Meriwether Lewis recorded in his journal on November 25-26, 1803, that his expedition, along with his colleague, William Clark, stopped at what is now called Tower Rock.  This rock formation in the Mississippi River is found just south of the city of Wittenberg, which in 1803 did not exist yet.  Here is a recent photo of Tower Rock.


Captain Lewis records the fact that toward sunset he climbed to the top of Tower Rock and used a rope to measure its height, which he found to be 92 feet.  The expedition party would find a spot nearby to set up camp.  You can find an interesting article about Lewis & Clark’s visit to the Tower Rock vicinity at this link.

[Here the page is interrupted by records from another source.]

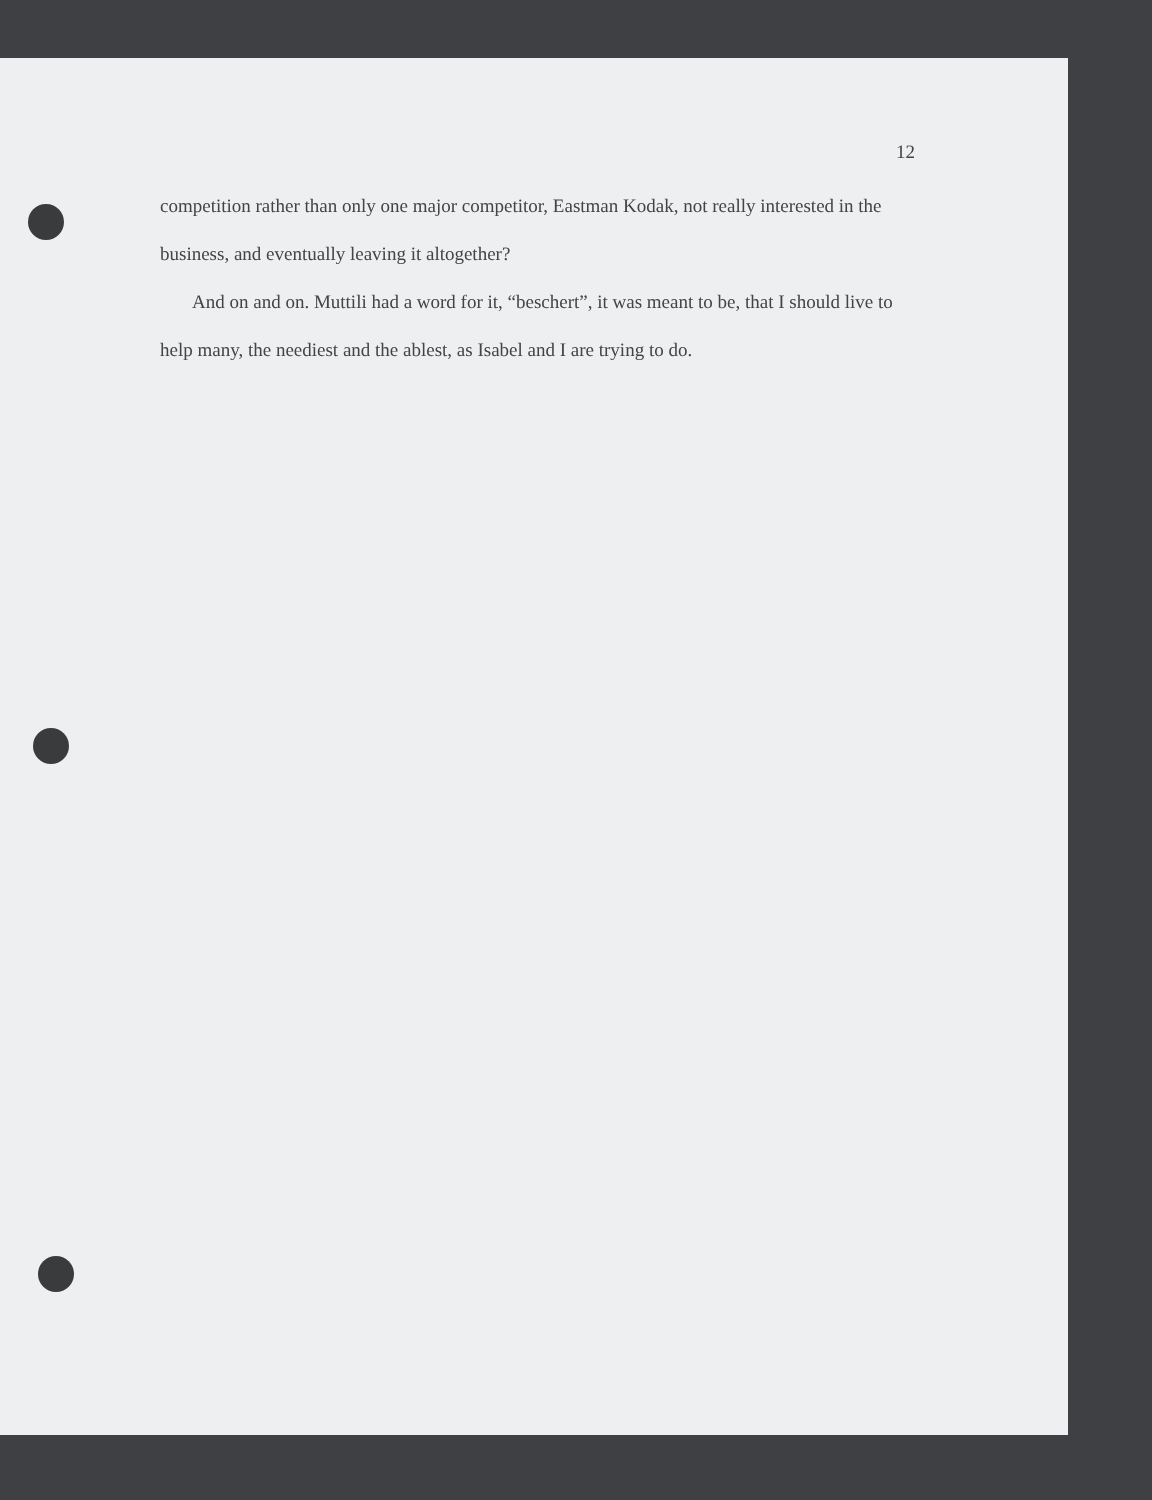12
competition rather than only one major competitor, Eastman Kodak, not really interested in the business, and eventually leaving it altogether?
And on and on. Muttili had a word for it, “beschert”, it was meant to be, that I should live to help many, the neediest and the ablest, as Isabel and I are trying to do.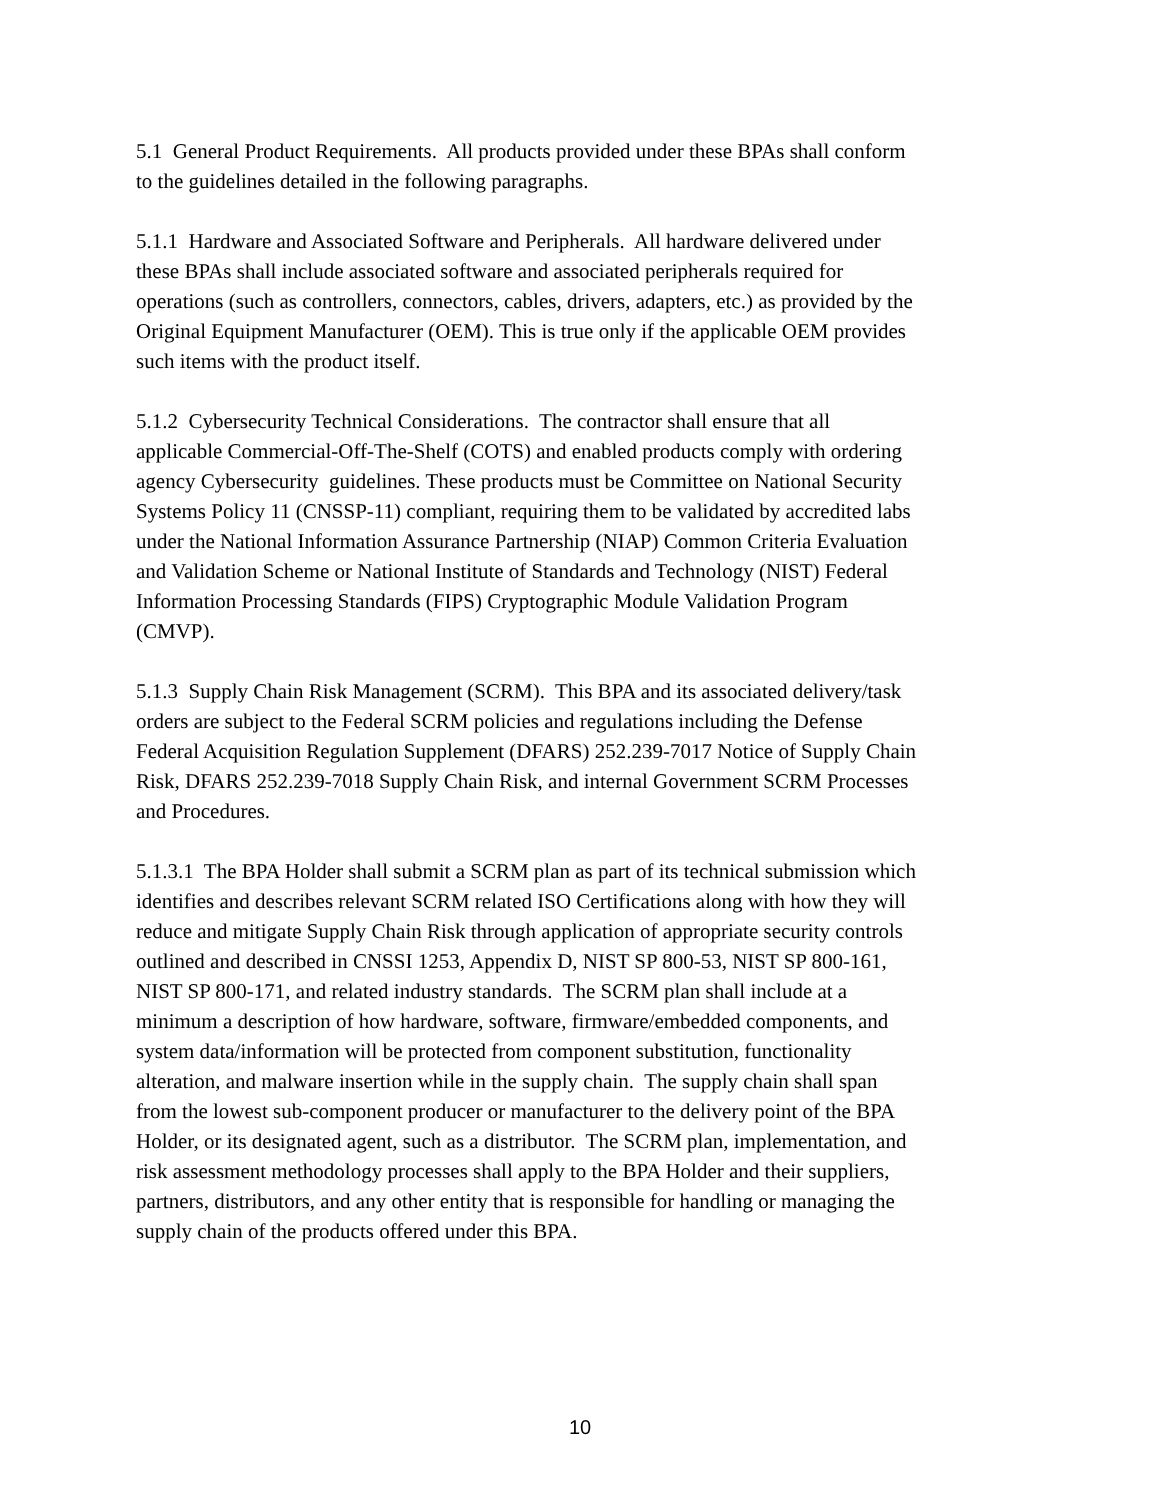5.1 General Product Requirements. All products provided under these BPAs shall conform to the guidelines detailed in the following paragraphs.
5.1.1 Hardware and Associated Software and Peripherals. All hardware delivered under these BPAs shall include associated software and associated peripherals required for operations (such as controllers, connectors, cables, drivers, adapters, etc.) as provided by the Original Equipment Manufacturer (OEM). This is true only if the applicable OEM provides such items with the product itself.
5.1.2 Cybersecurity Technical Considerations. The contractor shall ensure that all applicable Commercial-Off-The-Shelf (COTS) and enabled products comply with ordering agency Cybersecurity guidelines. These products must be Committee on National Security Systems Policy 11 (CNSSP-11) compliant, requiring them to be validated by accredited labs under the National Information Assurance Partnership (NIAP) Common Criteria Evaluation and Validation Scheme or National Institute of Standards and Technology (NIST) Federal Information Processing Standards (FIPS) Cryptographic Module Validation Program (CMVP).
5.1.3 Supply Chain Risk Management (SCRM). This BPA and its associated delivery/task orders are subject to the Federal SCRM policies and regulations including the Defense Federal Acquisition Regulation Supplement (DFARS) 252.239-7017 Notice of Supply Chain Risk, DFARS 252.239-7018 Supply Chain Risk, and internal Government SCRM Processes and Procedures.
5.1.3.1 The BPA Holder shall submit a SCRM plan as part of its technical submission which identifies and describes relevant SCRM related ISO Certifications along with how they will reduce and mitigate Supply Chain Risk through application of appropriate security controls outlined and described in CNSSI 1253, Appendix D, NIST SP 800-53, NIST SP 800-161, NIST SP 800-171, and related industry standards. The SCRM plan shall include at a minimum a description of how hardware, software, firmware/embedded components, and system data/information will be protected from component substitution, functionality alteration, and malware insertion while in the supply chain. The supply chain shall span from the lowest sub-component producer or manufacturer to the delivery point of the BPA Holder, or its designated agent, such as a distributor. The SCRM plan, implementation, and risk assessment methodology processes shall apply to the BPA Holder and their suppliers, partners, distributors, and any other entity that is responsible for handling or managing the supply chain of the products offered under this BPA.
10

I find it interesting that earlier that same year, a man by the name of John Manning had purchased the piece of land that would later become the city of Wittenberg.  John Manning, as near as can be determined, is the only veteran of the Revolutionary War to be buried in Perry County.  He is said to be buried on a hillside next to the river in that area.  Gerard Fiehler and I, along with a few other folks, have tromped through those hillsides looking for his grave, but have not been able to locate it.  A little over a year ago, a plaque which had previously been placed in the Silver Lake Cemetery was moved to Wittenberg to be placed on the property he once owned.  This monument can be found near where the Saxon Landing Rock monument is located.  Here is a photo of the Manning monument.


I like to imagine John Manning standing on his new property on the shores of the Mississippi River, waving at Lewis and Clark and his men as they moved up the river on November 26th.

Then thirty-six years later, a large group of German Lutherans would occupy that same piece of ground.